● WORK INSTRUCTIONS:
Revise the entries, replacing "document elements" with "layout elements" and leaving all other wording unchanged.

═══ THE INPUT ═══

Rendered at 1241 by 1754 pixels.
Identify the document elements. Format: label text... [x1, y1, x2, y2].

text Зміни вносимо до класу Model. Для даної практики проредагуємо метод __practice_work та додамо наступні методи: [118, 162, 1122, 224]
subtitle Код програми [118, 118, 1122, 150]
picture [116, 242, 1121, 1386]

═══

● FINISHED ANSWER:
Rendered at 1241 by 1754 pixels.
Identify the layout elements. Format: label text... [x1, y1, x2, y2].

text Зміни вносимо до класу Model. Для даної практики проредагуємо метод __practice_work та додамо наступні методи: [118, 162, 1122, 224]
subtitle Код програми [118, 118, 1122, 150]
picture [116, 242, 1121, 1386]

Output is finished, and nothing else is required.